The maximum number of seconds to wait for the `llama.cpp/main` process to
complete.  Default is 600.


### Prompt caching

For each invocation, a prompt cache is generated. `mill.py` searches for a
matching prompt cache after parsing.


## Adding support for other languages

To add support for another language:

1. Create a new Python module named `mill_lang_<language_id>` where all
   non-alphanumeric characters of `language_id` are replaced by underscores.
2. Implement a `parse` function similar to the one in `mill_lang_markdown.py`.
3. Add a docstring to the module. This docstring serves as the module's README.
4. Put your module anywhere on the Python path of `mill.py`.
5. When using the CLI interface, pass the `-l <language_id>` argument.
6. When using the CGI interface, pass the `language=<language_id>` query-string
   parameter.

If the environment variable `MILL_DEFAULT_LANGUAGE` is set to `<language_id>`,
`mill.py` uses the language by default.


## Adding support for other LLM engines

Adding support for another LLM engine is similar to adding support for another
language:

1. Create a new Python module named `mill_llm_<llm_id>` where all
   non-alphanumeric characters of `llm_id` are replaced by underscores.
2. Implement a `generate` function similar to the one in
   `mill_llm_llama_cpp.py`.
3. Add a docstring to the module. This docstring serves as the module's README.
4. Put your module anywhere on the Python path of `mill.py`.
5. When using the CLI interface, pass the `-e <llm_id>` argument.
6. When using the CGI interface, pass the `llm_engine=<llm_id>` query-string
   parameter.

If the environment variable `MILL_DEFAULT_LLM` is set to `<llm_id>`, `mill.py`
uses the LLM engine by default.


## Adding example documentation

It's possible to add example documentation for uses of specific combinations of
`language_id` and `llm_id`.

1. Create a new Python module named `mill_example_<language_id>_<llm_id>`.
2. Create a global `example` variable in it and give it a string value. This
   value is printed in the README below the 'Features' list.
3. Create a global `runnable_example` variable in it and give it a string
   value. This value is printed at the end of the README.
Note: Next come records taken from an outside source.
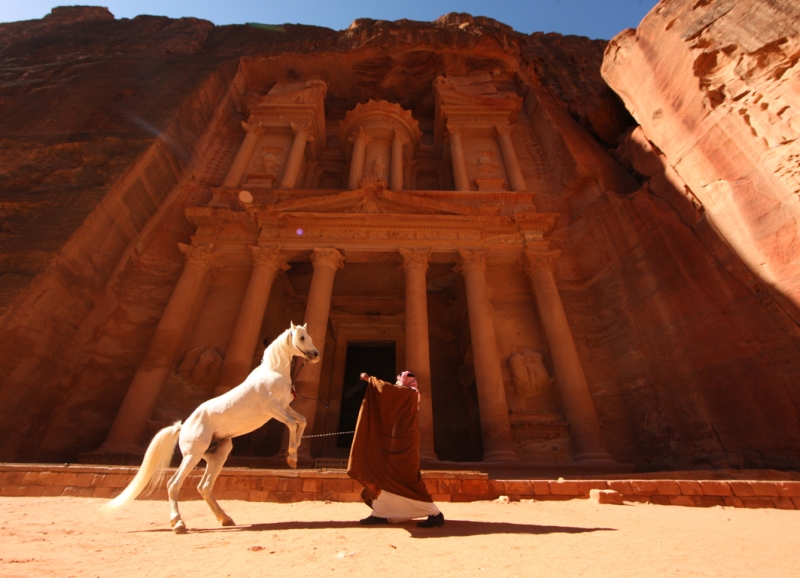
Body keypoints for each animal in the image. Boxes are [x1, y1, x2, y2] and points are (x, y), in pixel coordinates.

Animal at [103, 320, 318, 532]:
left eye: (310, 336)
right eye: (301, 337)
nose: (316, 354)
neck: (273, 372)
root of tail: (183, 426)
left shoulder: (284, 407)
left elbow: (302, 420)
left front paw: (294, 453)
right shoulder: (271, 409)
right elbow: (292, 424)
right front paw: (291, 456)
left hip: (218, 454)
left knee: (204, 487)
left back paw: (225, 519)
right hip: (193, 455)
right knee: (173, 484)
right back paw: (178, 523)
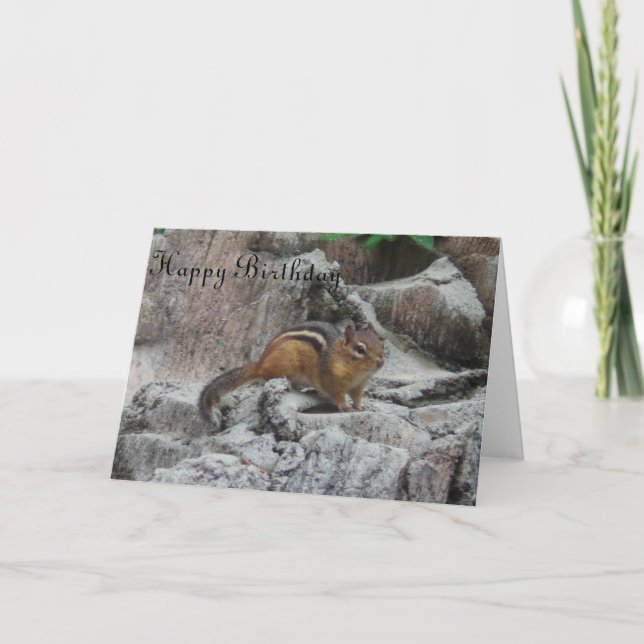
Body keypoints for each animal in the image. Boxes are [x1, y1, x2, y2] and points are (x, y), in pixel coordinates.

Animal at [198, 321, 385, 423]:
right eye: (360, 349)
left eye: (381, 344)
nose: (381, 362)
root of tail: (260, 362)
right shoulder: (331, 380)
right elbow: (337, 395)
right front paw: (346, 407)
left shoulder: (358, 386)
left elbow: (357, 397)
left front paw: (360, 407)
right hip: (285, 362)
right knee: (268, 376)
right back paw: (286, 382)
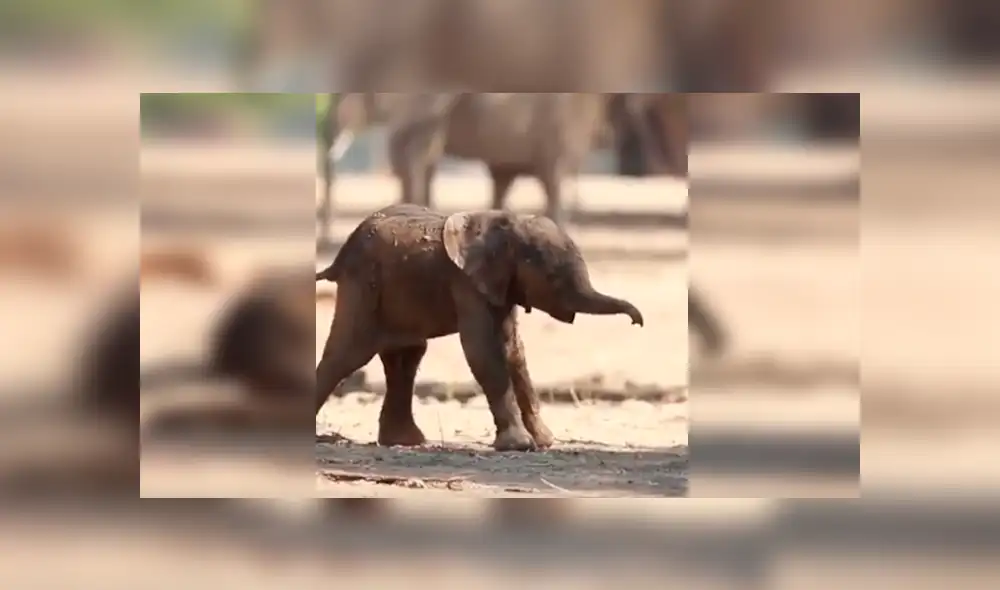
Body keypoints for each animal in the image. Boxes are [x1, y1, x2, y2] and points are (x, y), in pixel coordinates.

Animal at [314, 204, 644, 451]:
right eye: (552, 277)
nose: (637, 321)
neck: (508, 225)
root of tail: (339, 256)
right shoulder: (466, 283)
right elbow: (483, 350)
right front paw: (520, 446)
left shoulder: (501, 284)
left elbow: (513, 351)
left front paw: (545, 442)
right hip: (363, 285)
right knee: (348, 354)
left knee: (407, 357)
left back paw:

The `example` variable is pure documentation. On the other hand, the intent for
the `runnable_example` variable is to have some text that can be executed by
`mill.py`. It should turn the README into an executable document.


## Runnable example

```mill-llm
--model
mixtral-8x7b-instruct-v0.1.Q5_0.gguf
```

```mill-llm
--ctx-size
0
```

```mill-llm
--keep
-1
```

```mill
message template


Me:

> [INST]  [/INST]

Bot:

>
```

```mill
prompt indent
>
```

You can pipe this README to `mill.py`.

The prompt is empty, so `mill.py` will respond by adding the message
template. Also in this case, since we didn't specify the prompt start,
`mill.py` will include all prompt indent blocks.

When the prompt is not empty, the prompt is sent to the LLM and the
generated text is appended. Every newline output by the LLM introduces
a prompt indent. Finally, the message template is added.